Of course, there have always been concerns about families’ well-being. And while some of today’s parents’ fears are newer – cellphones, school shootings, fentanyl – parents have always worried about their children.
So why has parental stress risen to the level of a rare surgeon general’s warning about an urgent public health issue – putting it in the same category as cigarettes and AIDS?
It’s because today’s parents face something different and more demanding: the expectation that they spend ever more time and money educating and enriching their children. These pressures, researchers say, are driven in part by fears about the modern-day economy – that if parents don’t equip their children with every possible advantage, their children could fail to achieve a secure, middle-class life.
This parenting style is known as intensive parenting. But we may have reached a point, the surgeon general and other experts suggest, where intensive parenting has become too intense for parents.

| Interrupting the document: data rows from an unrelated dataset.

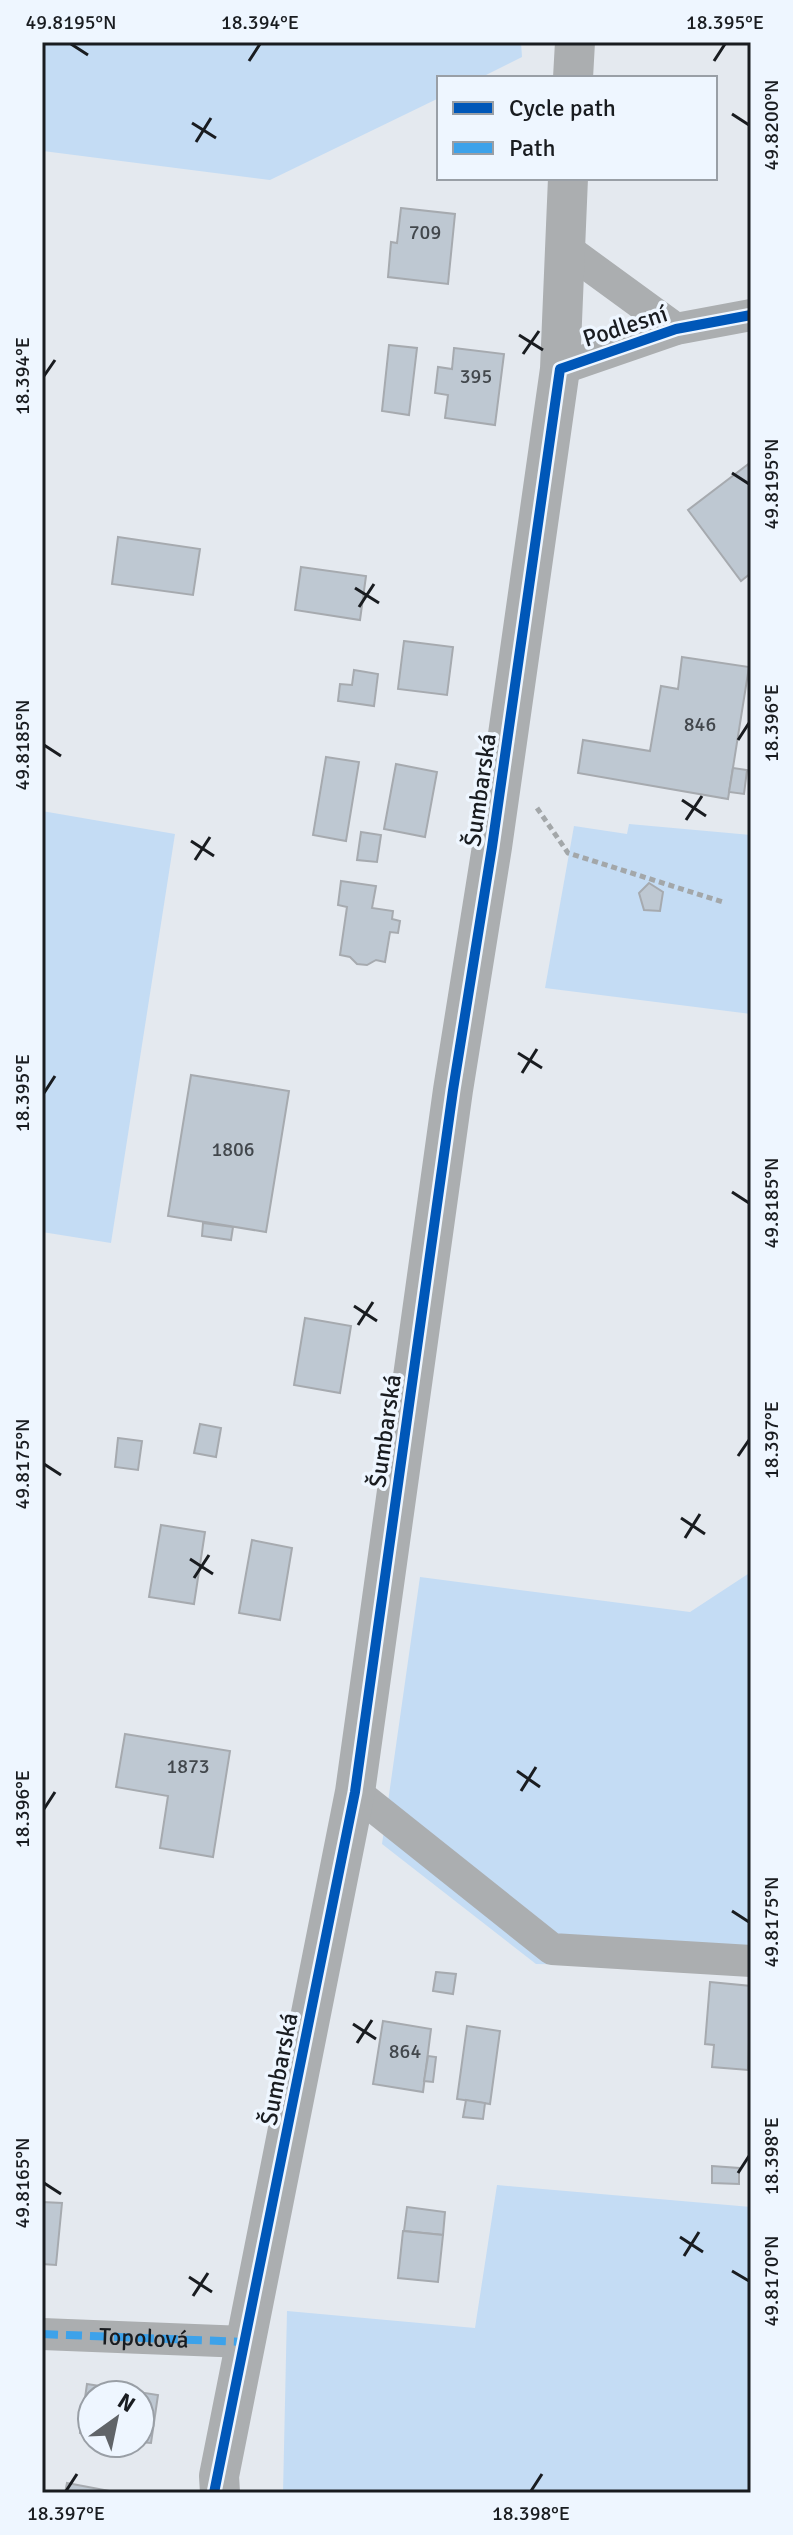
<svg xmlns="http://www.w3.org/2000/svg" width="793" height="2535" viewBox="0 0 793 2535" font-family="Signika,sans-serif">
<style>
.green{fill:#c4dcf4}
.building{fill:#bec8d2;stroke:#a6aaaf;stroke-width:2}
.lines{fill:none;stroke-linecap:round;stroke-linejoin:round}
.path{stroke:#a3a7a9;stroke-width:5;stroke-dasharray:6 4;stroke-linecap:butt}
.minor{stroke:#abaeb0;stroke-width:32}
.tertiary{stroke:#abaeb0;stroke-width:40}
.quiet{stroke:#3da2ea;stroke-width:8;stroke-dasharray:16 8;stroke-linecap:butt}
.cycleway-casing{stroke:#eef6ff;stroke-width:15}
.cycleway{stroke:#0057b8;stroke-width:10}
.ticks{fill:none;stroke:#191c20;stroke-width:3}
.labels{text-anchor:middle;stroke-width:7;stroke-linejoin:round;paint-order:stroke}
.number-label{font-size:20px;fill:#42474c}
.street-label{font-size:24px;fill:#191c20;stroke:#eef6ff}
.neatline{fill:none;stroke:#191c20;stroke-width:3}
.ticks-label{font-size:20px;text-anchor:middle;fill:#191c20}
</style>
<rect width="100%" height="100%" fill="#e4e9ef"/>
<g class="green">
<polygon points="42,42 521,42 522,57 480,78 439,78 439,98 270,180 43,151 42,154"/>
<polygon points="42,811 175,834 111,1243 42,1232"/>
<polygon points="629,824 751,835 751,1014 545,988 574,826 627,834"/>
<polygon points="751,1572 751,1968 536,1964 382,1844 420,1577 690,1612"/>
<polygon points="497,2185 751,2207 751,2493 283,2493 287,2311 475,2328"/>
</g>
<g class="building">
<polygon points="401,208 455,214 448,284 388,277 391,242 397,243"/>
<polygon points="389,345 417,348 409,415 382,411"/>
<polygon points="454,348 504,354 495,425 445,418 448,395 435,393 438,367 452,369"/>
<polygon points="751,462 751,573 741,581 688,510"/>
<polygon points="118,537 200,549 193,595 112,584"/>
<polygon points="301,567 366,576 360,620 295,610"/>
<polygon points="404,641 453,647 447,695 398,689"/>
<polygon points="682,657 749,667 728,799 578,773 583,740 650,751 661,686 678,689"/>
<polygon points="354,670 378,674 374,706 338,701 340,684 352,685"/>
<polygon points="326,757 359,762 346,841 313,835"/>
<polygon points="396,764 437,772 425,837 384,829"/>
<polygon points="733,768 747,770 744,794 729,792"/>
<polygon points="361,832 381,835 377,862 357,860"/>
<polygon points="341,881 376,886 372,908 393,911 392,919 400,921 398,933 390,932 385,962 376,960 367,965 357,964 350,957 340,955 347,907 338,905"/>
<polygon points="649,883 663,892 660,911 644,910 639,893"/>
<polygon points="191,1075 289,1091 266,1232 168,1216"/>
<polygon points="203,1223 233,1227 231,1240 202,1236"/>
<polygon points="305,1318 351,1326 340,1393 294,1385"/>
<polygon points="200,1424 221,1428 216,1457 194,1453"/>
<polygon points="118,1438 142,1441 138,1470 115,1467"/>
<polygon points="161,1525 205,1532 194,1604 149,1597"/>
<polygon points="252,1540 292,1548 280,1620 239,1613"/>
<polygon points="125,1734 230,1751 213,1857 160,1848 168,1796 116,1787"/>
<polygon points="436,1972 456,1974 453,1994 433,1991"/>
<polygon points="710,1982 751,1986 748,2070 712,2067 714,2045 705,2044"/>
<polygon points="383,2021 431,2029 423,2092 373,2084"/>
<polygon points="467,2026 500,2031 490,2104 457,2099"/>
<polygon points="428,2056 436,2057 433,2082 424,2081"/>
<polygon points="466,2100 485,2103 483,2119 463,2117"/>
<polygon points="712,2166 739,2168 739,2184 712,2183"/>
<polygon points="42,2202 62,2203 56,2265 42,2264"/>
<polygon points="407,2207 445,2212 443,2235 404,2231"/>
<polygon points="403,2231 443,2235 438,2282 398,2278"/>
<polygon points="87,2384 158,2395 151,2443 140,2442 140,2395 92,2395 92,2435 80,2433"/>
<polygon points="67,2483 120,2493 65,2493"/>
</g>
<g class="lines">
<polyline class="path" points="537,808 568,853 723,902"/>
<g class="minor">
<polyline points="565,248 676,329"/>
<polyline points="560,369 676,329 751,315"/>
<polyline points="355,1792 552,1949 751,1961"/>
<path id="s1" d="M42,2334L245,2342"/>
</g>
<g class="tertiary">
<polyline points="573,78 575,42"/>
<polyline points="220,2493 219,2476 355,1792 453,1090 492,847 560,369 568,178"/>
</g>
<polyline class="quiet" points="42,2334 245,2342"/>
<defs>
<polyline id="cycleway" points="214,2493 355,1792 453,1090 492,847 560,369 676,329 751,315"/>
</defs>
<use href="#cycleway" class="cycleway-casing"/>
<use href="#cycleway" class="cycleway"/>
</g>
<path class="ticks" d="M71,44L88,55M249,61L260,44M714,61L725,44M732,114L749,125M192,123L216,138M196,142L211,118M519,335L543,350M523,354L539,331M44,376L55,360M732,473L749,484M355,588L379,603M359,607L374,584M738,740L749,723M44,745L61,756M682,800L706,816M686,820L702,796M191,841L214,856M195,860L210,837M518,1053L542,1068M522,1073L537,1049M44,1093L55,1076M732,1192L749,1203M354,1306L377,1321M358,1325L373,1302M738,1456L749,1440M44,1464L61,1475M681,1518L705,1534M685,1538L700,1514M190,1559L213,1574M194,1578L209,1555M517,1771L540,1787M521,1791L536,1767M44,1809L55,1792M732,1911L749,1922M353,2024L376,2039M357,2043L372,2020M738,2173L749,2156M44,2183L61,2194M680,2237L703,2252M684,2256L699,2232M732,2271L749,2281M189,2277L212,2292M193,2296L208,2273M66,2491L77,2474M531,2491L542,2474"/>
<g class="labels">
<g class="number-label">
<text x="425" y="239">709</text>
<text x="476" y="383">395</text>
<text x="700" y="731">846</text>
<text x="233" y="1156">1806</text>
<text x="188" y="1773">1873</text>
<text x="405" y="2058">864</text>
</g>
<g class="street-label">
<text transform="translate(625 326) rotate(-18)" y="8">Podlesní</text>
<text transform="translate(480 790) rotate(-82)" y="8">Šumbarská</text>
<text transform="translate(385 1431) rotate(-82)" y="8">Šumbarská</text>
<text transform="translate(279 2069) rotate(-79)" y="8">Šumbarská</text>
<text dy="8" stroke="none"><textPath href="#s1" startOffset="102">Topolová</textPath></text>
</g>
</g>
<rect width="793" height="2535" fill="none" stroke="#eef6ff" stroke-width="88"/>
<rect x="437" y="76" width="280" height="104" fill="#eef6ff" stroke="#999fa6" stroke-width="2"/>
<rect x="453" y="102" width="40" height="12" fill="#0057b8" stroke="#999fa6" stroke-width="2"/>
<text x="509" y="116" font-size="24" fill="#191c20">Cycle path</text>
<rect x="453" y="142" width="40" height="12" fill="#3da2ea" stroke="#999fa6" stroke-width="2"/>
<text x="509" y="156" font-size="24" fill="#191c20">Path</text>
<g transform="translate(116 2419) rotate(33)"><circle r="38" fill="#eef6ff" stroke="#999fa6" stroke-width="2"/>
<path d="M0-6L14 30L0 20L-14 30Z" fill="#606468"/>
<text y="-12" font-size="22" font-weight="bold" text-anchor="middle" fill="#191c20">N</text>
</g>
<rect x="44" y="44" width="705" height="2447" class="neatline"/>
<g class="ticks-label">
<text x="71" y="29">49.8195°N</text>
<text x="260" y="29">18.394°E</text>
<text x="725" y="29">18.395°E</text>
<text transform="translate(771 125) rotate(-90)" y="7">49.8200°N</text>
<text transform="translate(22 376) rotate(-90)" y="7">18.394°E</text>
<text transform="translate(771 484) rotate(-90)" y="7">49.8195°N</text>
<text transform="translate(771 723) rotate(-90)" y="7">18.396°E</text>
<text transform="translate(22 745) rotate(-90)" y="7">49.8185°N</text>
<text transform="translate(22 1093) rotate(-90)" y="7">18.395°E</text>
<text transform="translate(771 1203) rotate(-90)" y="7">49.8185°N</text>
<text transform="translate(771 1440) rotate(-90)" y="7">18.397°E</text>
<text transform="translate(22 1464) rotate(-90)" y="7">49.8175°N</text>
<text transform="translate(22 1809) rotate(-90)" y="7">18.396°E</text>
<text transform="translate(771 1922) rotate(-90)" y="7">49.8175°N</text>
<text transform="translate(771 2156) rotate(-90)" y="7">18.398°E</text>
<text transform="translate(22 2183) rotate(-90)" y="7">49.8165°N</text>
<text transform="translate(771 2281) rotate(-90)" y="7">49.8170°N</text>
<text x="66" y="2520">18.397°E</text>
<text x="531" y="2520">18.398°E</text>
</g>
</svg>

Parents spend greater shares of their money on their children than parents did a generation ago, especially for extracurricular activities like sports or tutoring. They spend more time actively engaged with them, reading or on the floor playing.
Parents blame themselves when they fear they don’t measure up. The surgeon general called out an intense culture of comparison, exacerbated by the internet.
“Chasing these unreasonable expectations has left many families feeling exhausted, burned out and perpetually behind,” Murthy wrote in his advisory, issued in late August.
The increased demands of raising children, combined with responsibilities like paid work and elder care, have come at the expense of mental health, leisure time, sleep and time alone or with a spouse.
Murthy said a pro-family America would require a cultural change – one that envisioned parenting as a societal good, and therefore the responsibility of the whole society.
That could mean parenting a little less intensively, he suggested. Friends, relatives and after-school programs could help care for children. Parents should make time for themselves, he said, to do activities that bring them joy or improve their health, without feeling guilt that they’re spending time away from their children.